YOUR TASK: Set the whole listing down again, word for word, with no pictures.

DATA SHOWN:
:::::

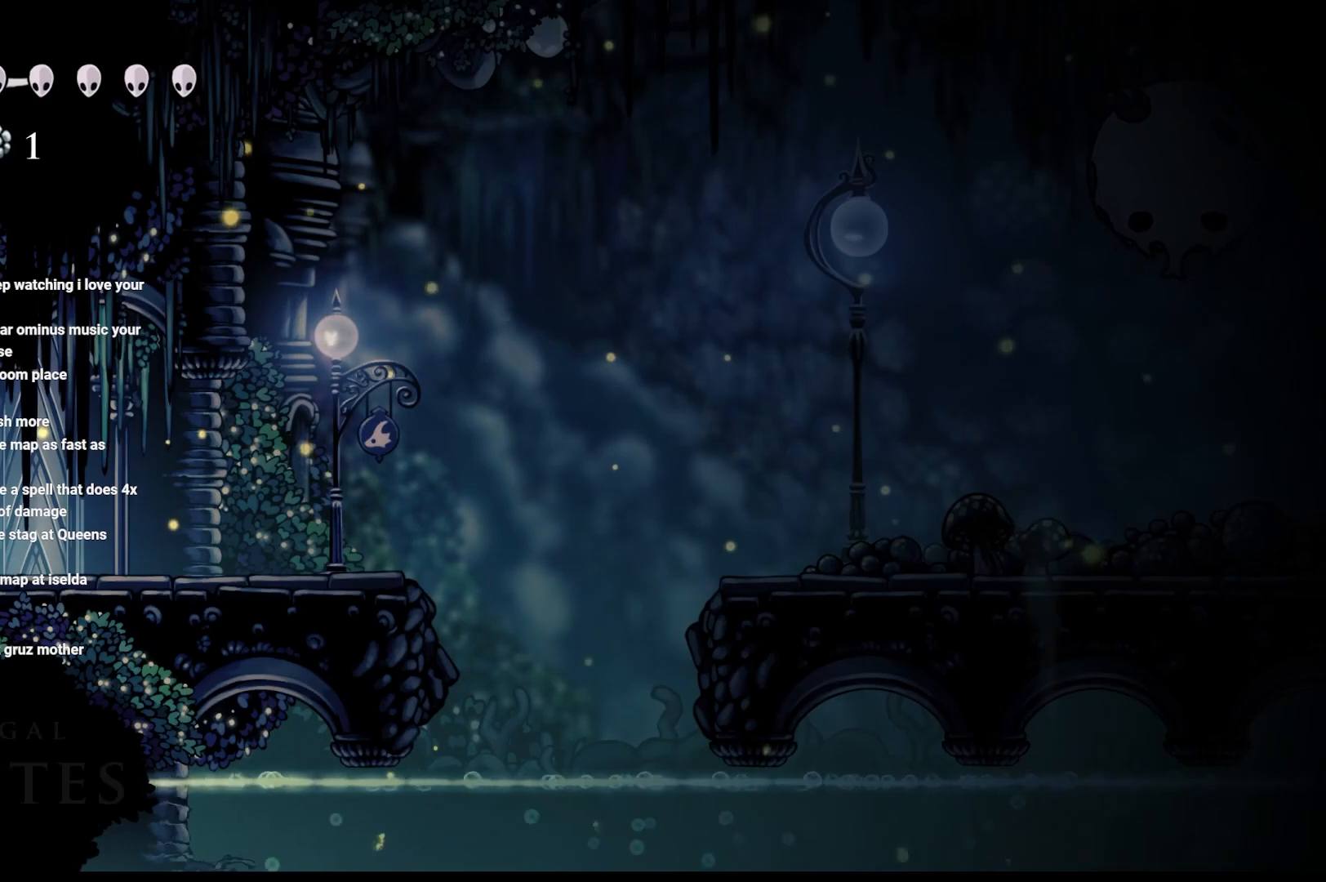
{"buttons": [], "left_stick": "center", "right_stick": "center", "events": []}
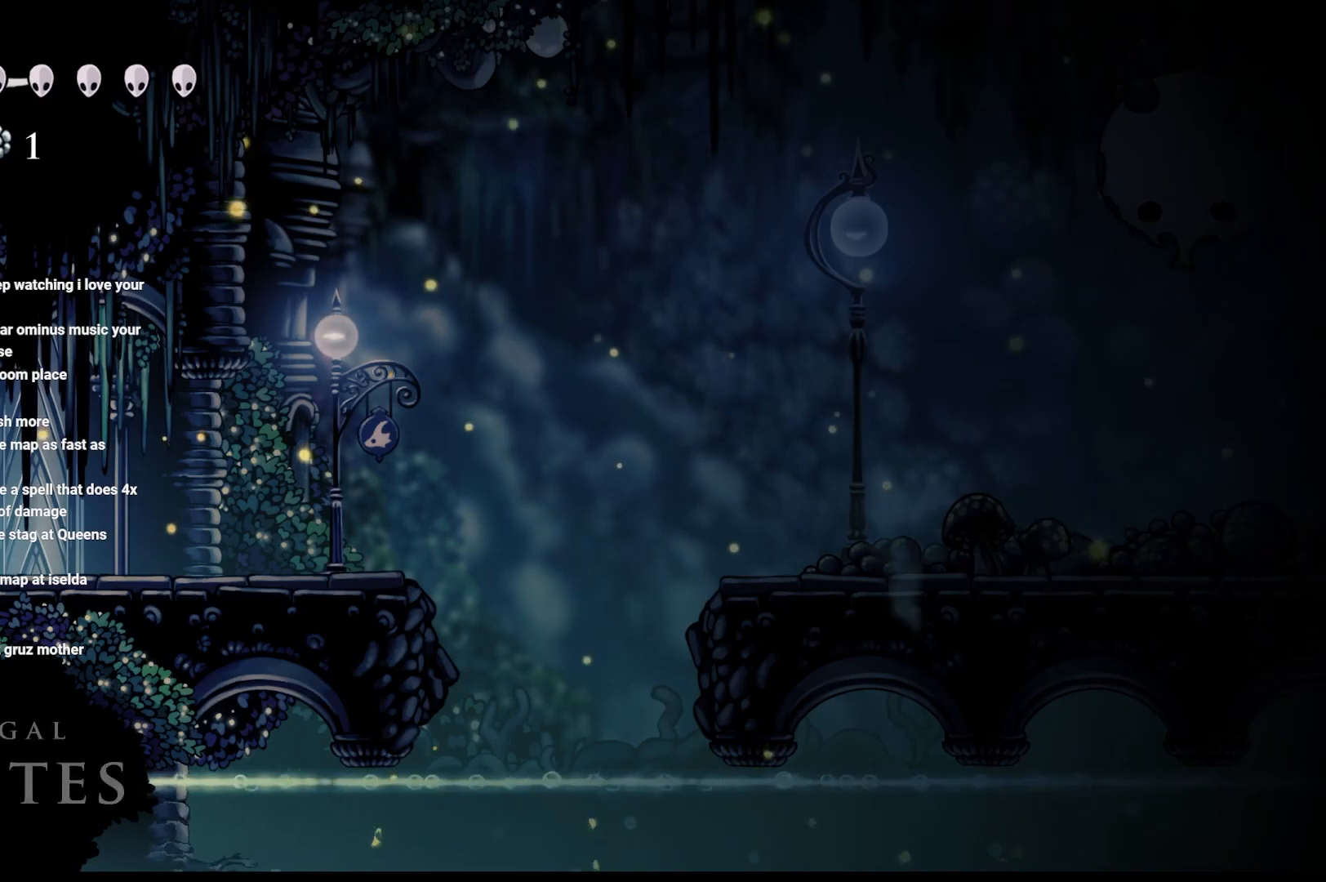
{"buttons": [], "left_stick": "center", "right_stick": "center", "events": []}
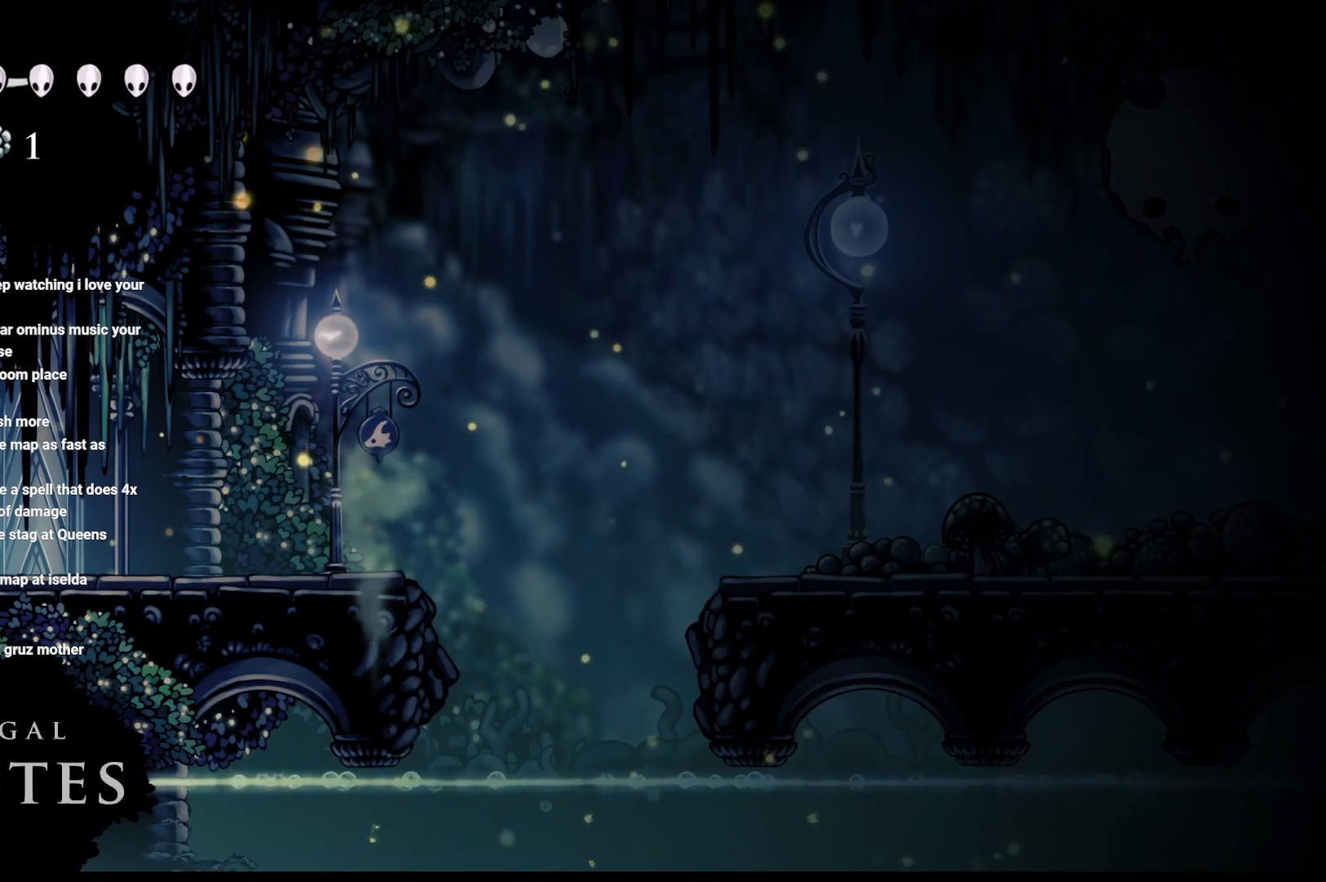
{"buttons": [], "left_stick": "right", "right_stick": "center", "events": [[367, "left_stick", "right"]]}
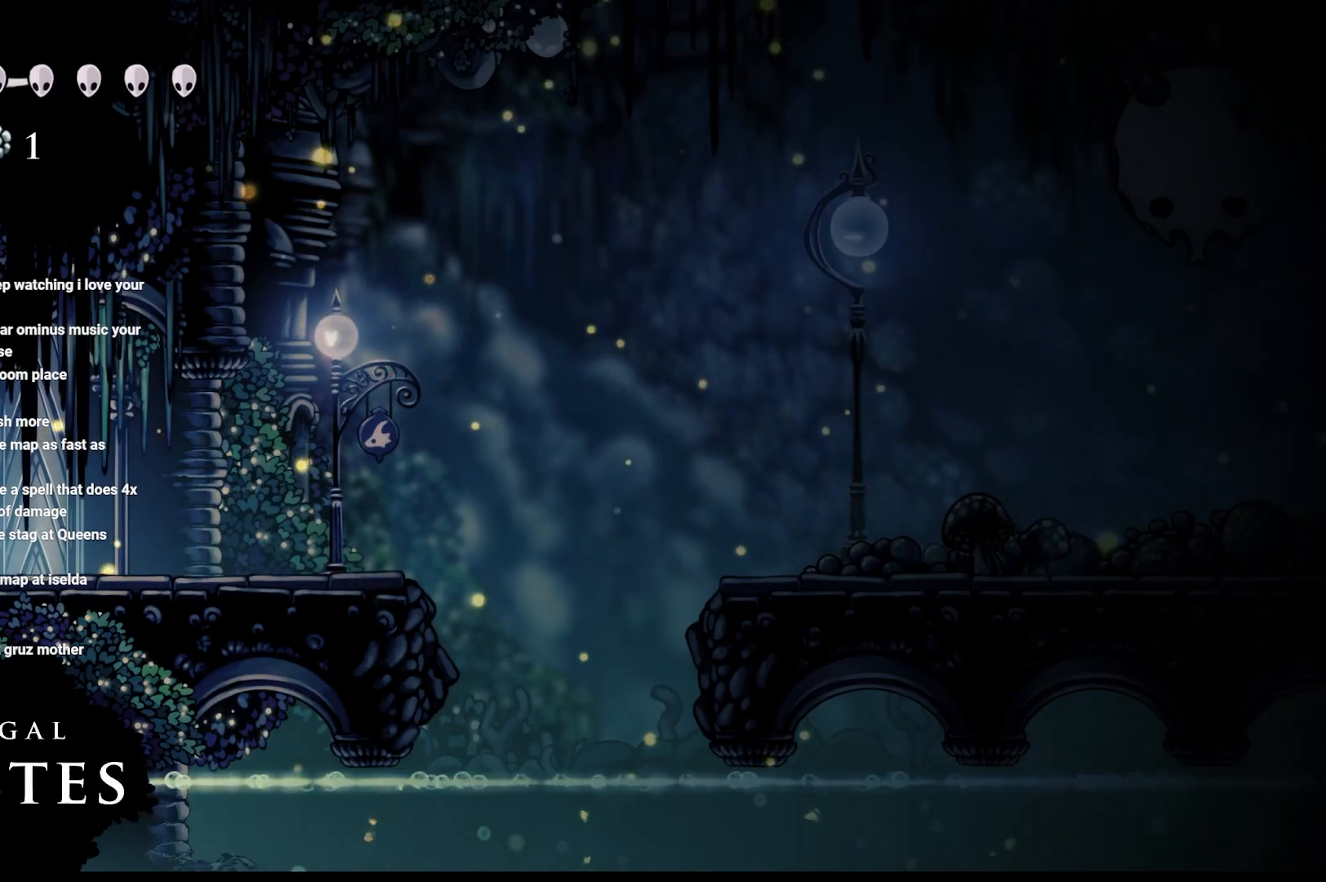
{"buttons": [], "left_stick": "right", "right_stick": "center", "events": []}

:::::

PROBLEM SOLUTION:
{"buttons": [], "left_stick": "center", "right_stick": "center", "events": []}
{"buttons": [], "left_stick": "center", "right_stick": "center", "events": []}
{"buttons": [], "left_stick": "right", "right_stick": "center", "events": [[367, "left_stick", "right"]]}
{"buttons": [], "left_stick": "right", "right_stick": "center", "events": []}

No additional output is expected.